6. Limitations and Open Considerations
Over-parameterization via variable projection relies on strict convexity/smoothness of the inner block; e.g., least-squares and cross-entropy with regularization satisfy this, while combinations such as ReLU + require modification (Newman et al., 2020). Matrix conditioning—absence of roots on the unit circle—is essential for efficient projection, particularly in FFT-based schemes (Usevich et al., 2013, Zvonarev et al., 2021).
A plausible implication is that while over-parameterization generally accelerates optimization by decoupling and smoothing, problem-specific algebraic singularities or poorly conditioned underlying linear systems may limit the effectiveness of this strategy.
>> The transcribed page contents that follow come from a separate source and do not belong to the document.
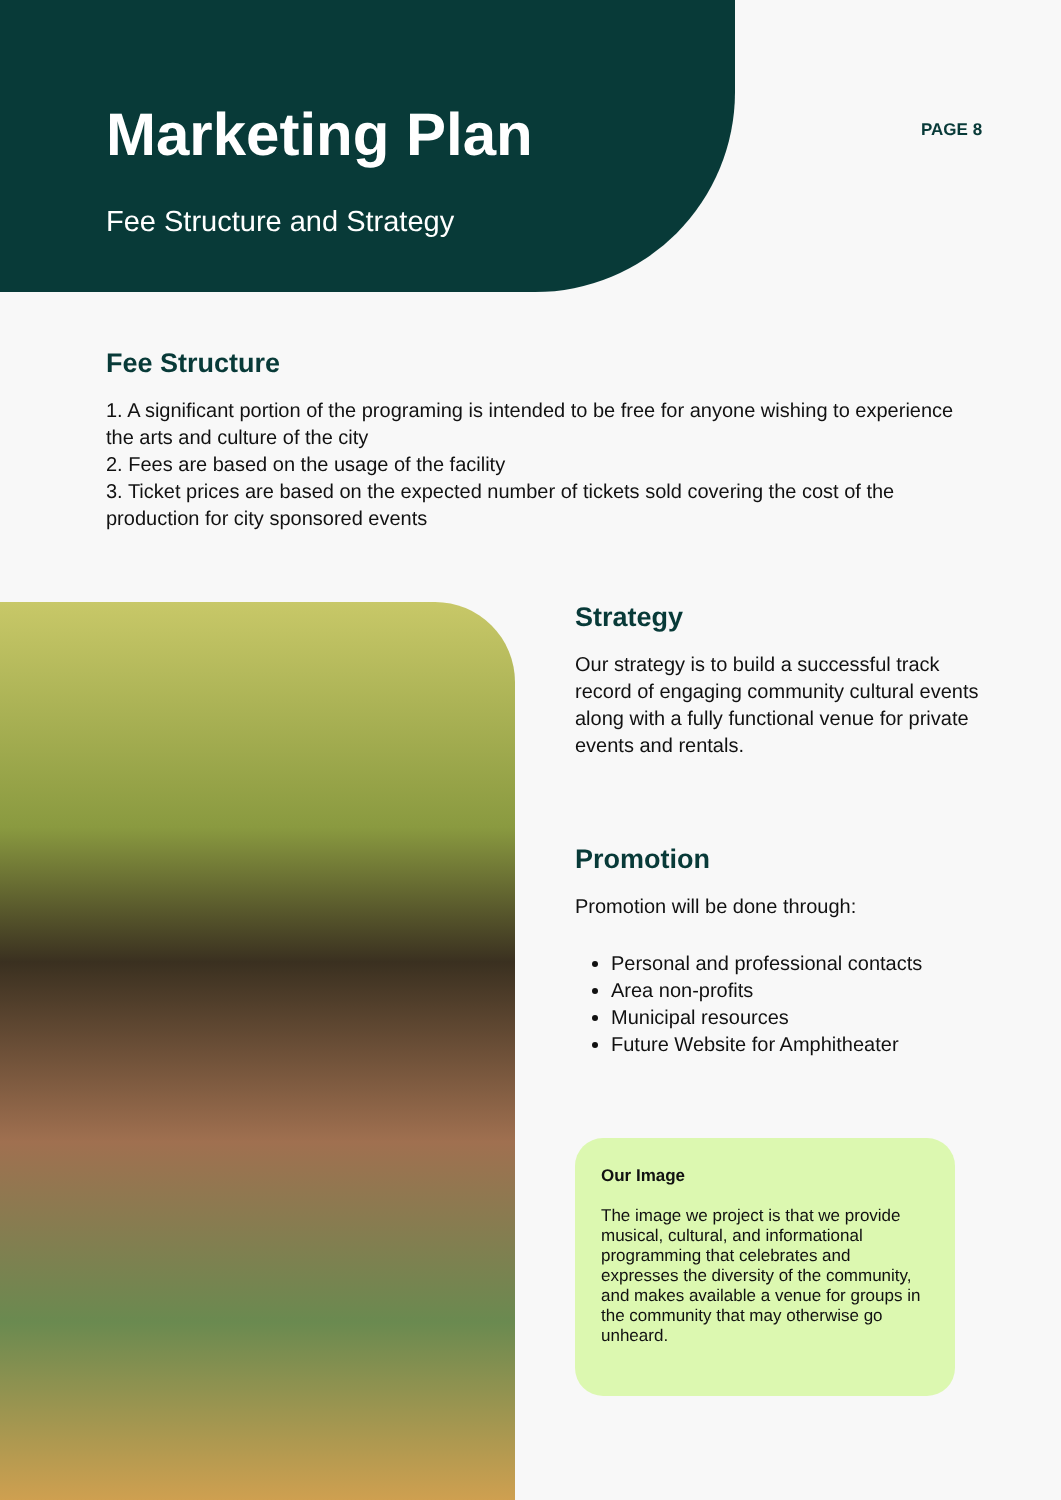Marketing Plan
Fee Structure and Strategy
PAGE 8
Fee Structure
1. A significant portion of the programing is intended to be free for anyone wishing to experience the arts and culture of the city
2. Fees are based on the usage of the facility
3. Ticket prices are based on the expected number of tickets sold covering the cost of the production for city sponsored events
Strategy
Our strategy is to build a successful track record of engaging community cultural events along with a fully functional venue for private events and rentals.
Promotion
Promotion will be done through:
Personal and professional contacts
Area non-profits
Municipal resources
Future Website for Amphitheater
Our Image
The image we project is that we provide musical, cultural, and informational programming that celebrates and expresses the diversity of the community, and makes available a venue for groups in the community that may otherwise go unheard.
7. Impact and Future Directions
Variable projection schemes grounded in over-parameterization have reshaped the effective practice and theory of high-dimensional function approximation, signal estimation, tensor decomposition, and structured regression. By enabling analytic elimination of vast blocks of parameters, these approaches deliver improved convergence, robustness, statistical generalization, and direct interpretability. Their application in matrix-mimetic tensor methods and DNN optimization foreshadows further integration into scalable machine learning and computational mathematics workflows—particularly as new structured models and problem representations emerge requiring flexible, smooth, and efficiently marginalizable parameterizations.
Empirical and theoretical advances across the referenced domains suggest continuing expansion and refinement, with further exploration warranted in nonconvex and non-smooth settings, manifold-constrained optimization, and broader regularized inverse problem classes.